Real Estate Takes to the Skies with Drones

Photo by Tom Fisk

Unmanned Aerial Vehicles (UAVs), commonly referred to as “drones,” elicit a wide range of emotions from people. Some think of the gadgets as a fun recreational activity for racing other drones or as a unique device to take photos or videos of special events such as weddings. Other consider them a pesky nuisance buzzing around public parks or even the cause of invasions of privacy when they cross over into personal property. Many readers also likely associate drones for practical services like food delivery or as military weapons. One thing is for sure: There is no escaping drones, and now that even includes in the real estate world.  

 

While the temptation may be to dismiss the trend of real estate agents using drones as yet another example of an industry jumping in on the latest technology fad, the benefits of using flying cameras in this instance makes sense. The aerial photography taken by drones offers unprecedented ways of capturing a property’s setting and a building’s features.

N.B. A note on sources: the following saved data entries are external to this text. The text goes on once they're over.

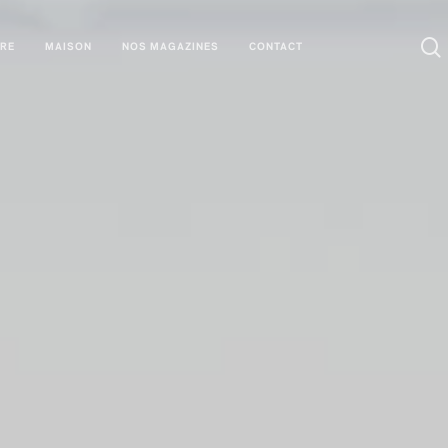
URE
MAISON
NOS MAGAZINES
CONTACT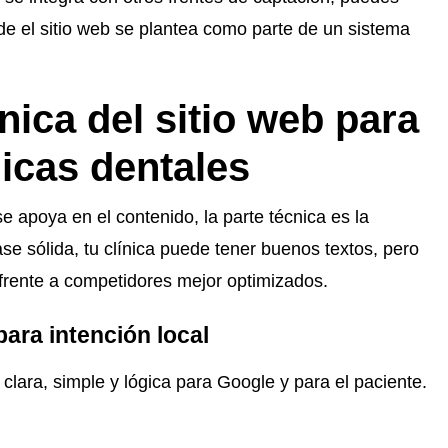
de el sitio web se plantea como parte de un sistema
nica del sitio web para
nicas dentales
e apoya en el contenido, la parte técnica es la
se sólida, tu clínica puede tener buenos textos, pero
 frente a competidores mejor optimizados.
para intención local
clara, simple y lógica para Google y para el paciente.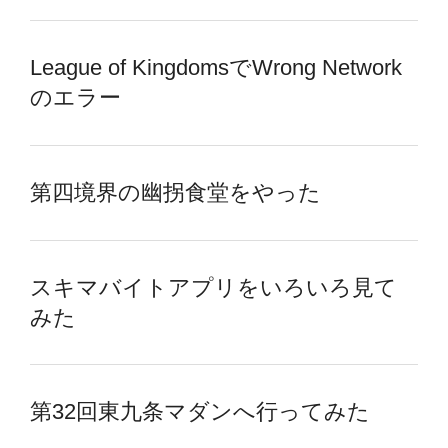
League of KingdomsでWrong Network
のエラー
第四境界の幽拐食堂をやった
スキマバイトアプリをいろいろ見て
みた
第32回東九条マダンへ行ってみた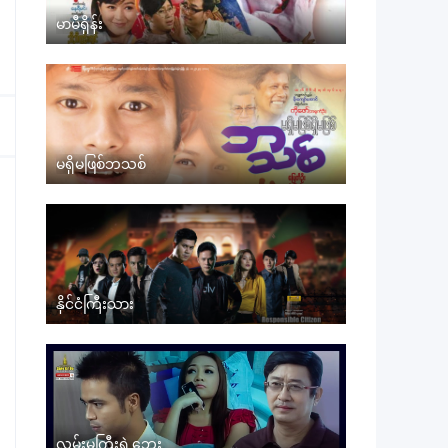
မာမီရှိန်း
မရှိမဖြစ်ဘသစ်
နိုင်ငံကြီးသား
လမ်းမကြီးရဲ့ဘေး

With buyers interested in seeing as much of a home as possible in advance, drones can give them not only virtual tours of the house but also the surrounding neighborhood.  

Real estate agents aren’t the only ones getting in on the drone game; lenders are increasingly likely to send the flying devices to appraise a property rather than the old standby—costlier humans who can be susceptible to errors from time to time. Federal regulators are making moves to allow homes to be bought and sold without licensed appraisers by increasing the value of homes exempt from human evaluation to $400,000 from the current $250,000. This would account for more than two-thirds of U.S. homes, according to U.S. Census data and the National Association of Realtors (NAR). Banks and banking regulators support this change, claiming lenders and home buyers will save money and real-estate deals will be expedited, while—unsurprisingly—appraisers oppose it, saying gadgets and other such technology don’t measure up to human expertise.  

No matter where you stand on such debates, one thing is certain: It’s not that hard to get in on the drone trend. The typical rate for hiring a professional drone photographer typically runs somewhere between $100 to $2,000 per flight, but a real estate agent or broker usually covers the cost, not the seller.  

NAR has also started a page on their website for realtors interested in drones at nar.realtor/drones. As NAR president Bill Brown recently told CBS MarketWatch, “The NAR is well aware of this trend, and we will be working with regulators to make sure that people are responsibly licensed to use drone technology. We will also be encouraging our members to use it.”